Ruddiman’s research, which relies heavily on atmospheric data from gases trapped in thick ice sheets in Antarctica and Greenland, shows that around 11,000 years ago carbon dioxide levels in the atmosphere began to decline as part of a natural cycle related to the end of the last Ice Age. This reflected a natural pattern that has been seen after previous ice ages.
This decline continued until around 8000 years ago, when the natural trend of declining carbon dioxide turned around, and greenhouse gases began to rise. This coincides with the spread of civilization across more territory in China, India, North Africa, the Middle East, and certain other regions.
Ruddiman’s data shows that deforestation over the next several thousand years released 350 Gigatonnes of carbon into the atmosphere, an amount nearly equal to what has been released since the Industrial Revolution. The figure is corroborated by the research of Kaplan and his team.
Around 5000 years ago, cultures in East and Southeast Asia began to cultivate rice in paddies – irrigated fields constantly submerged in water. Like an artificial wetland, rice paddies create an anaerobic environment, where bacteria metabolizing carbon-based substances (like dead plants) release methane instead of carbon dioxide and the byproduct of their consumption. Ruddiman points to a spike in atmospheric methane preserved in ice cores around 5000 years ago as further evidence of warming due to agriculture.
Destruction of the land as the root
The anti-apartheid organizer Seve Biko wrote in the 1960’s that “One needs to understand the basics before setting up a remedy. A number of organizations now currently ‘fighting against apartheid’ are working on an oversimplified premise. They have taken a brief look at what is, and have diagnosed the problem incorrectly. They have almost completely forgotten about the side effects and have not even considered the root cause. Hence whatever is improved as a remedy will hardly cure the condition.”
The same could be said of much of the modern environmental movement.
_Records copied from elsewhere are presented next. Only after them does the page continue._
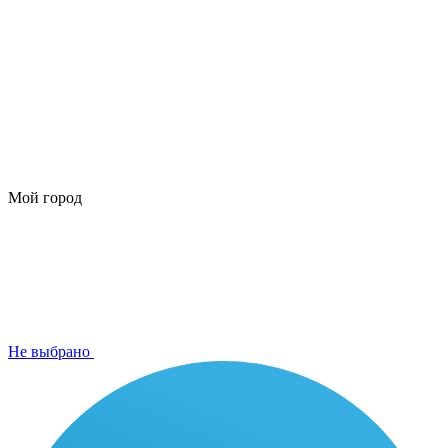
Мой город
Не выбрано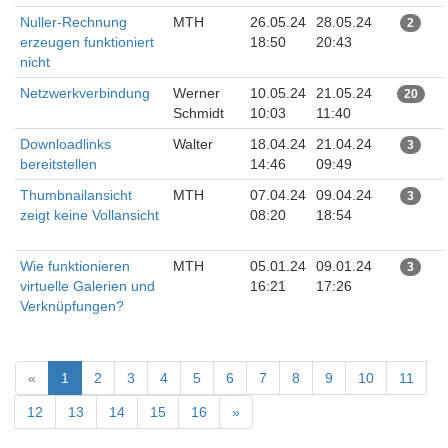
Nuller-Rechnung
MTH
26.05.24
28.05.24
2
erzeugen funktioniert
18:50
20:43
nicht
Netzwerkverbindung
Werner
10.05.24
21.05.24
20
Schmidt
10:03
11:40
Downloadlinks
Walter
18.04.24
21.04.24
3
bereitstellen
14:46
09:49
Thumbnailansicht
MTH
07.04.24
09.04.24
3
zeigt keine Vollansicht
08:20
18:54
Wie funktionieren
MTH
05.01.24
09.01.24
3
virtuelle Galerien und
16:21
17:26
Verknüpfungen?
«
1
2
3
4
5
6
7
8
9
10
11
12
13
14
15
16
»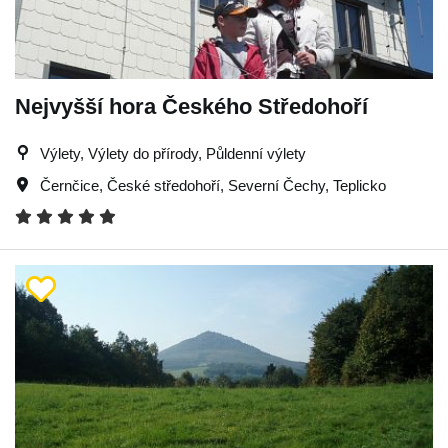
Nejvyšší hora Českého Středohoří
Výlety, Výlety do přírody, Půldenní výlety
Černčice
,
České středohoří
,
Severní Čechy
,
Teplicko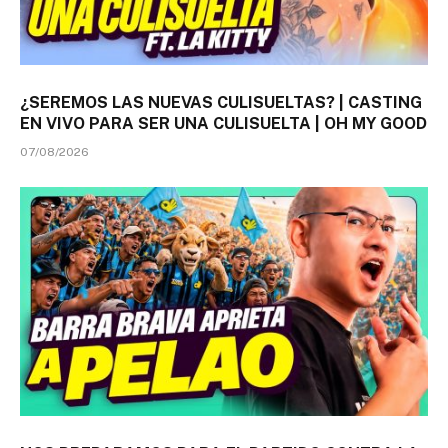
¿SEREMOS LAS NUEVAS CULISUELTAS? | CASTING
EN VIVO PARA SER UNA CULISUELTA | OH MY GOOD
07/08/2026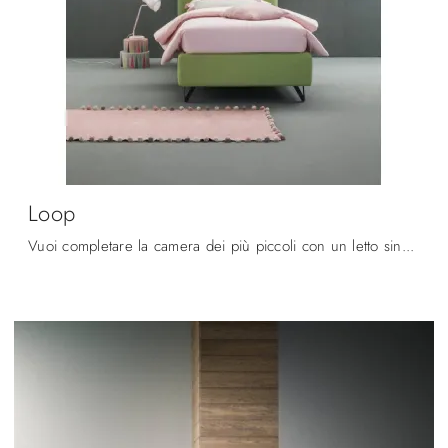
Loop
Vuoi completare la camera dei più piccoli con un letto singolo in tessuto? Ecco qui il modello Loop di Bside per spazi moderni.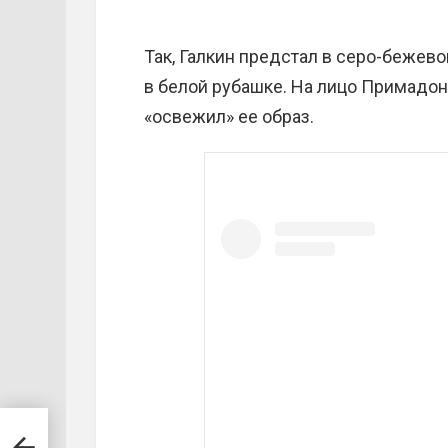
Так, Галкин предстал в серо-бежево
в белой рубашке. На лицо Примадон
«освежил» ее образ.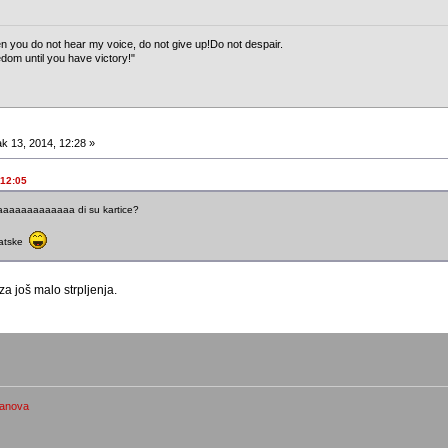
n you do not hear my voice, do not give up!Do not despair.
edom until you have victory!"
k 13, 2014, 12:28 »
 12:05
aaaaaaaaaaa di su kartice?
vatske
 još malo strpljenja.
lanova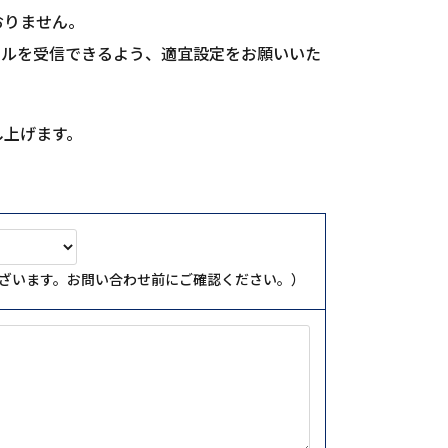
おりません。
らのメールを受信できるよう、適宜設定をお願いいた
し上げます。
ざいます。お問い合わせ前にご確認ください。）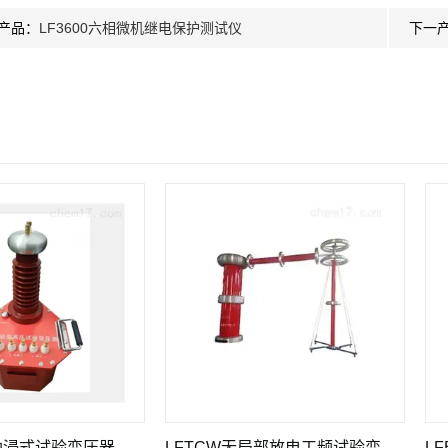
产品：
LF3600六相微机继电保护测试仪
下一
试验变压器
LFTCW无局部放电工频试验变压器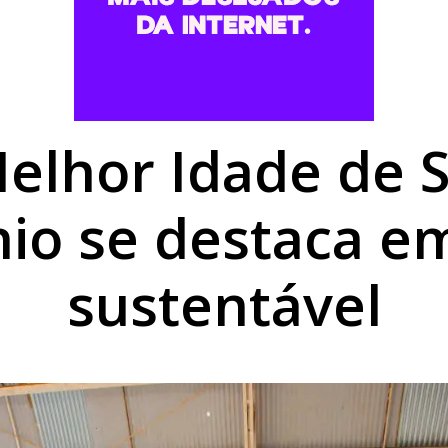
lão premiado com R$ 52,8 mil na quina da Mega-Sena
a nesta sexta com César Menotti & Fabiano e programação 
 lista de espera do Fies nesta sexta-feira
elhor Idade de S
nio se destaca em
sustentável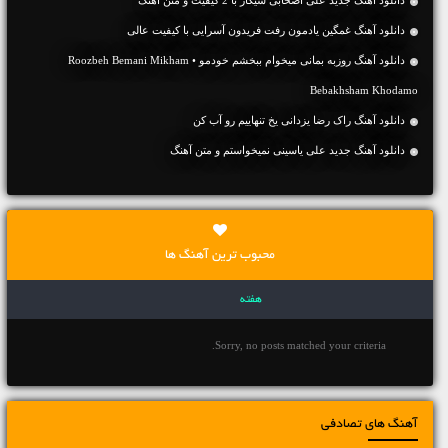
دانلود آهنگ غمگین یادمون رفت فریدون آسرایی با کیفیت عالی
دانلود آهنگ روزبه بمانی میخوام ببخشم خودمو • Roozbeh Bemani Mikham
Bebakhsham Khodamo
دانلود آهنگ راک رضا یزدانی یخ تنهاییم رو آب کن
دانلود آهنگ جديد علی یاسینی نمیخواستم و متن آهنگ
محبوب ترین آهنگ ها
هفته
Sorry, no posts matched your criteria.
آهنگ های تصادفی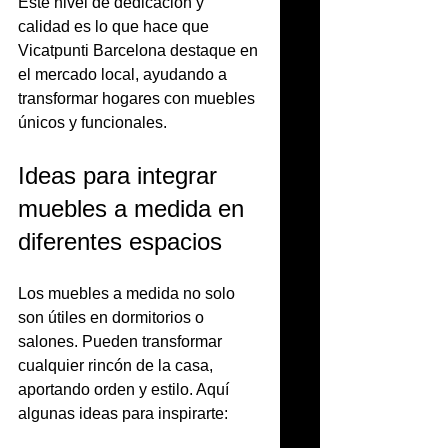
Este nivel de dedicación y 
calidad es lo que hace que 
Vicatpunti Barcelona destaque en 
el mercado local, ayudando a 
transformar hogares con muebles 
únicos y funcionales.
Ideas para integrar 
muebles a medida en 
diferentes espacios
Los muebles a medida no solo 
son útiles en dormitorios o 
salones. Pueden transformar 
cualquier rincón de la casa, 
aportando orden y estilo. Aquí 
algunas ideas para inspirarte:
While coal, oil, and gas are without a doubt worthwhile targets for opposition, the “climate” movement has forgotten the primary importance of the meadows, the grasslands, the forests, the mountains, and the rivers.
Without this, the movement has been led astray. It’s no wonder that ineffective solutions and tepid reforms that actually strengthen global empire are being promoted, instead of what is actually needed: revolutionary overthrow of this system of power.